** EXCERPTED DATA follows **

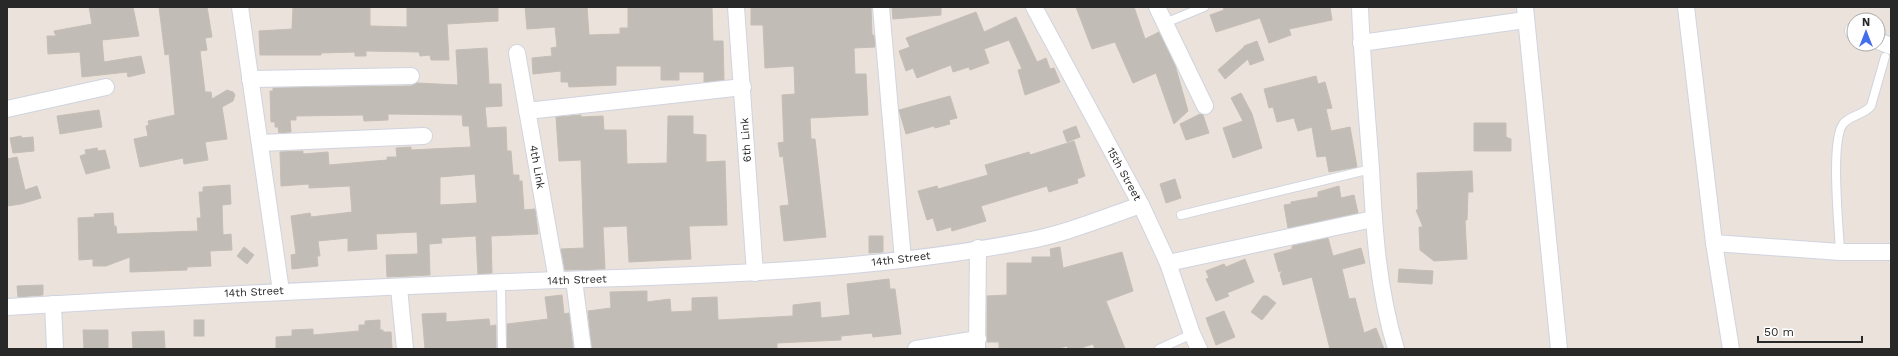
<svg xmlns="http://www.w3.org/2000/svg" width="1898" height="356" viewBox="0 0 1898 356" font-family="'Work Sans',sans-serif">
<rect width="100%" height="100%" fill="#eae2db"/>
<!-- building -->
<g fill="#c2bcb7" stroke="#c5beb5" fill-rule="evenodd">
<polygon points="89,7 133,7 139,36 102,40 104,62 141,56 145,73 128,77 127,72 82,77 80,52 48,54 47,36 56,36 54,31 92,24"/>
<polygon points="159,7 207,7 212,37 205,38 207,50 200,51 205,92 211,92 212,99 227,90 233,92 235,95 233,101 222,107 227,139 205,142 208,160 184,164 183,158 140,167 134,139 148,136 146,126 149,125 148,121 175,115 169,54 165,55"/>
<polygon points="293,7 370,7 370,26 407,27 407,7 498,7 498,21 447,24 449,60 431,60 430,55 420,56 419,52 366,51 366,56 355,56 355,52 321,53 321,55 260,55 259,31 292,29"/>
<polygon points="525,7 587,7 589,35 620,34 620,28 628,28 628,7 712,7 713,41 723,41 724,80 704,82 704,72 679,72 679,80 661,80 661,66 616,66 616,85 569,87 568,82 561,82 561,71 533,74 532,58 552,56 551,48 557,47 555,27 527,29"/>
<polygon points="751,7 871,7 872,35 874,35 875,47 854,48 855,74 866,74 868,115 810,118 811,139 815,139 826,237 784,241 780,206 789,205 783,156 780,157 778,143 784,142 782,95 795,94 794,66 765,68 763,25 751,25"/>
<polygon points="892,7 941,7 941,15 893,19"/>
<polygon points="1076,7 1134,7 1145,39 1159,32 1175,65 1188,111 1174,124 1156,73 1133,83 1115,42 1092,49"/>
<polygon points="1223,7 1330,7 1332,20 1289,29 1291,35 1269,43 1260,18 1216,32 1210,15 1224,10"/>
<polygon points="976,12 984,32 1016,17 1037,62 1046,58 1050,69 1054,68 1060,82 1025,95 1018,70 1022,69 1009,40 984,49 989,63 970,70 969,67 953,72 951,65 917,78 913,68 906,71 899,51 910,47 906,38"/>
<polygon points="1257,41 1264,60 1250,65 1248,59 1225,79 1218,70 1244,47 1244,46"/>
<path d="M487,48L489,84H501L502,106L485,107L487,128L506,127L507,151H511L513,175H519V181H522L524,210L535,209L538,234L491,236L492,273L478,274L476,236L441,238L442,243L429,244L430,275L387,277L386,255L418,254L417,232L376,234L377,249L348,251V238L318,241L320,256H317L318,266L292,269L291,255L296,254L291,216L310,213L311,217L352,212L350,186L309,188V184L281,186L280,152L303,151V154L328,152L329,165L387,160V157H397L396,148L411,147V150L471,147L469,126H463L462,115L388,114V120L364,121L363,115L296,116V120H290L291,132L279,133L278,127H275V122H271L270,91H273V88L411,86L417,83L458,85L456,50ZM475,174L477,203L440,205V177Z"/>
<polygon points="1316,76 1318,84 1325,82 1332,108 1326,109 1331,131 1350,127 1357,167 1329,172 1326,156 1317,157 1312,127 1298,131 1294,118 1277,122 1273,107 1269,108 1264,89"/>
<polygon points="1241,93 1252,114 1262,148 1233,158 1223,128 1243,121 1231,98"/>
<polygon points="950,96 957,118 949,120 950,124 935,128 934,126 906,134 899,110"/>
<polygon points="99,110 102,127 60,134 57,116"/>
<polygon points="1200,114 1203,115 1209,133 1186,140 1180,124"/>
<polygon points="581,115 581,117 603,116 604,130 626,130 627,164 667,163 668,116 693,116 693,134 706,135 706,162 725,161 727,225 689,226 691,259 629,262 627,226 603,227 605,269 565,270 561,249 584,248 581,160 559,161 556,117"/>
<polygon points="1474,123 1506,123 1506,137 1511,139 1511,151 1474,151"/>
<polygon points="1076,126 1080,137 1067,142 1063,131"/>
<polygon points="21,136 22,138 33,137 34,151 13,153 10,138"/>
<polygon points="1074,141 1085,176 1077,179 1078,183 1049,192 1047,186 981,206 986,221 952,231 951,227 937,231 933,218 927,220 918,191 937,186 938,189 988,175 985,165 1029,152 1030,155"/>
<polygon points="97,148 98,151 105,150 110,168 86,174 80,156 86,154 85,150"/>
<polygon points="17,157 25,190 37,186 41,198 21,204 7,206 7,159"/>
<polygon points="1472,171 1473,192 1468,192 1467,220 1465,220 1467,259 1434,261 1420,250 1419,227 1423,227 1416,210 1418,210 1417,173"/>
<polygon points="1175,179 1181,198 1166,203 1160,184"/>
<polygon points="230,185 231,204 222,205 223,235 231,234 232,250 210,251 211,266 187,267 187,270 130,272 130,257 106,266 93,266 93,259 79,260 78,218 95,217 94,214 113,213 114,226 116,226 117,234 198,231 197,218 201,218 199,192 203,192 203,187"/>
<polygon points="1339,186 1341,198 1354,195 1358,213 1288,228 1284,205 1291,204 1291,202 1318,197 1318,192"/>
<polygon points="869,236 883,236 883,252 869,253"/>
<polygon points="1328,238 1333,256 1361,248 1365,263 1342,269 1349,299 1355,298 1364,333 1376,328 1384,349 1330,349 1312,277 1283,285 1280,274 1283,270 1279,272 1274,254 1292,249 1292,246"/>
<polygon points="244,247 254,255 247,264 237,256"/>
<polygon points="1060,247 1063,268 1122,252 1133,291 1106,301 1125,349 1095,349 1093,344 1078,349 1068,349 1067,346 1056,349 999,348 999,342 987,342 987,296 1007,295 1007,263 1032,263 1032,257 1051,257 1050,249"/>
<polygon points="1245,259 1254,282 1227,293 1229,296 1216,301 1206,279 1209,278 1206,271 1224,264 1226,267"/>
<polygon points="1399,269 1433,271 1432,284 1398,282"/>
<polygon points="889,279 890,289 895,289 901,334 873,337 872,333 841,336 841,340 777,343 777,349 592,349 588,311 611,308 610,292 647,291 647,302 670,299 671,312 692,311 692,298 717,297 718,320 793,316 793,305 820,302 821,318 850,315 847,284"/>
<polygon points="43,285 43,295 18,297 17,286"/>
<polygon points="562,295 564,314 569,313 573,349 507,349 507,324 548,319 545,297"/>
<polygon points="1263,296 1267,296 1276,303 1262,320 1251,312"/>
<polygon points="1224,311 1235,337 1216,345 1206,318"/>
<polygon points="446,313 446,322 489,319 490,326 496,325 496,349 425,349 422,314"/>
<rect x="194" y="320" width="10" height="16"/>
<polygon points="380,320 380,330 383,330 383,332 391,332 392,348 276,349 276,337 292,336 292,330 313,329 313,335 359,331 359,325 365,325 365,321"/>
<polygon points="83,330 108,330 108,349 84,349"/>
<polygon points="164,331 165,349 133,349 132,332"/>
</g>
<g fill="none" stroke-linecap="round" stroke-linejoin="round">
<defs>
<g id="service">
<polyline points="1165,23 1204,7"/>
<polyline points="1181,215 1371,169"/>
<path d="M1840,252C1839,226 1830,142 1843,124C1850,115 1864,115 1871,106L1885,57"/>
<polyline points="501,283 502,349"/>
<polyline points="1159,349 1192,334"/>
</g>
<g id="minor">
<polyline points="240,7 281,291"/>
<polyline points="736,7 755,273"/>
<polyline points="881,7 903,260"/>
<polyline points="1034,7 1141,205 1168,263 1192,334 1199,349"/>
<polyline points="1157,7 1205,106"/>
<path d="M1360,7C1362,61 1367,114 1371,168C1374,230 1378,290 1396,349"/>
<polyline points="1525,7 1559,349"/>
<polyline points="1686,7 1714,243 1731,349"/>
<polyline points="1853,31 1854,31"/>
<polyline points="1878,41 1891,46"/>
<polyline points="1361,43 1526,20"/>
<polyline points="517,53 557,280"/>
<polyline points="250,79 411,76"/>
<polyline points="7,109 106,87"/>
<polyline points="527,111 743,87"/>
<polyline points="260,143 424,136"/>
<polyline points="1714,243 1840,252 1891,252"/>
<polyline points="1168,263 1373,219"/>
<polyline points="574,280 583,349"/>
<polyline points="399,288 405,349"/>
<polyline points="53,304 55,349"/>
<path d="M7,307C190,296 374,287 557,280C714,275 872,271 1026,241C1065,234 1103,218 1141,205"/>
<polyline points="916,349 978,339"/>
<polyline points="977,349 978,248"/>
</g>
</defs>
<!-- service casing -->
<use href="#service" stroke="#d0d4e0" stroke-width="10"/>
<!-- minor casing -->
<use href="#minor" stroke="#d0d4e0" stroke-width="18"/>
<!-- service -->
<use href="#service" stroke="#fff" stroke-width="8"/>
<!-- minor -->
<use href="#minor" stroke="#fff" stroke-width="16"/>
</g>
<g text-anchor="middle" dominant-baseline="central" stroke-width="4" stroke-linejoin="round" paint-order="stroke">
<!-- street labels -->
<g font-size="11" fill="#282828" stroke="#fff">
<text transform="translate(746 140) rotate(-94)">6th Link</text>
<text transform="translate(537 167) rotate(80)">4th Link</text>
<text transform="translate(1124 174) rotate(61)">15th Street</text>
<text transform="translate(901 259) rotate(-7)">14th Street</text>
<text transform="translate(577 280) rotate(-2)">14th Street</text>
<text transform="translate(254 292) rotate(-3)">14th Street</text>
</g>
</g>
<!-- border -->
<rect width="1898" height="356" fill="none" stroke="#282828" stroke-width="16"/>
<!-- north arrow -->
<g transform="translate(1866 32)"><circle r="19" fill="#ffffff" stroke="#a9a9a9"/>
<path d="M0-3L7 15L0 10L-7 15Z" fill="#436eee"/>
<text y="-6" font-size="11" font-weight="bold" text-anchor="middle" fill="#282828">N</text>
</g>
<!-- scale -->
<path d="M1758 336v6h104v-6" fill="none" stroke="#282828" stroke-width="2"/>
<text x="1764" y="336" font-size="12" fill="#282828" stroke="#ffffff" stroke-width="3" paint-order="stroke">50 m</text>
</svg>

** End of EXCERPTED DATA **

**INSTRUCTIONS TO FOLLOW**
Beginning at the line above that contains "<!-- service casing -->", return each line exactly through the line that contains "<!-- border -->", and no others.

**EXERCISE SOLUTION**
<!-- service casing -->
<use href="#service" stroke="#d0d4e0" stroke-width="10"/>
<!-- minor casing -->
<use href="#minor" stroke="#d0d4e0" stroke-width="18"/>
<!-- service -->
<use href="#service" stroke="#fff" stroke-width="8"/>
<!-- minor -->
<use href="#minor" stroke="#fff" stroke-width="16"/>
</g>
<g text-anchor="middle" dominant-baseline="central" stroke-width="4" stroke-linejoin="round" paint-order="stroke">
<!-- street labels -->
<g font-size="11" fill="#282828" stroke="#fff">
<text transform="translate(746 140) rotate(-94)">6th Link</text>
<text transform="translate(537 167) rotate(80)">4th Link</text>
<text transform="translate(1124 174) rotate(61)">15th Street</text>
<text transform="translate(901 259) rotate(-7)">14th Street</text>
<text transform="translate(577 280) rotate(-2)">14th Street</text>
<text transform="translate(254 292) rotate(-3)">14th Street</text>
</g>
</g>
<!-- border -->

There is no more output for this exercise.